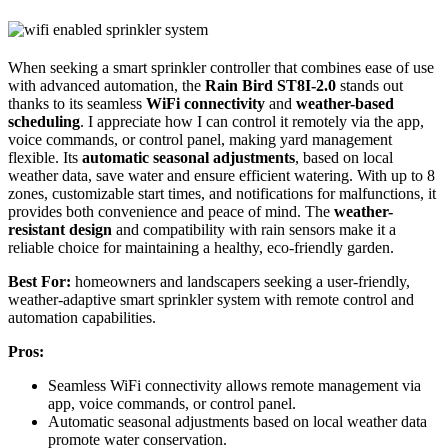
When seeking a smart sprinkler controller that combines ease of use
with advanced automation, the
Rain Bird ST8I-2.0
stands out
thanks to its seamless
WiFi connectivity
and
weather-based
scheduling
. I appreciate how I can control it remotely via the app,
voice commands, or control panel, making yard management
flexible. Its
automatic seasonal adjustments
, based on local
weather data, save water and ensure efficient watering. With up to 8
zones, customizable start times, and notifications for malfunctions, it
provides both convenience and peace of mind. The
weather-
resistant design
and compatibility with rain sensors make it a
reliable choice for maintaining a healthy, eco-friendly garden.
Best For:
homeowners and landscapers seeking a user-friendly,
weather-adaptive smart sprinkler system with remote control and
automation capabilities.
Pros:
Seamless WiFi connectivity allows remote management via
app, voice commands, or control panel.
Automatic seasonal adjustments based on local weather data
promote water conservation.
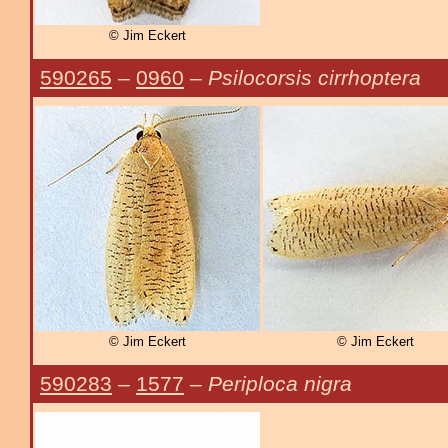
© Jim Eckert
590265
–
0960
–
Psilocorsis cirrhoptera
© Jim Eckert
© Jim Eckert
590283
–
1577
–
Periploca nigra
= = = = = = =
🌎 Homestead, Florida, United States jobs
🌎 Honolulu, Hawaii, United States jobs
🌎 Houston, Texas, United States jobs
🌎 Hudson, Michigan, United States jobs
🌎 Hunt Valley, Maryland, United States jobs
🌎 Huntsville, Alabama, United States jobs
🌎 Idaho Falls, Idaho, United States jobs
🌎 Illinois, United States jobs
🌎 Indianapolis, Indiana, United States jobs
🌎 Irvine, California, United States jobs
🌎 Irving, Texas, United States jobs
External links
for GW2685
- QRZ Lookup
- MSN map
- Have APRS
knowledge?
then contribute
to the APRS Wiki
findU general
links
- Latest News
= = = = = = =
(Problem requirements)
Copy the lines of the listing from the line containing "Florida, United States jobs" through the line containing "- Latest News", including both of those lines.

(Task response)
🌎 Homestead, Florida, United States jobs
🌎 Honolulu, Hawaii, United States jobs
🌎 Houston, Texas, United States jobs
🌎 Hudson, Michigan, United States jobs
🌎 Hunt Valley, Maryland, United States jobs
🌎 Huntsville, Alabama, United States jobs
🌎 Idaho Falls, Idaho, United States jobs
🌎 Illinois, United States jobs
🌎 Indianapolis, Indiana, United States jobs
🌎 Irvine, California, United States jobs
🌎 Irving, Texas, United States jobs
External links
for GW2685
- QRZ Lookup
- MSN map
- Have APRS
knowledge?
then contribute
to the APRS Wiki
findU general
links
- Latest News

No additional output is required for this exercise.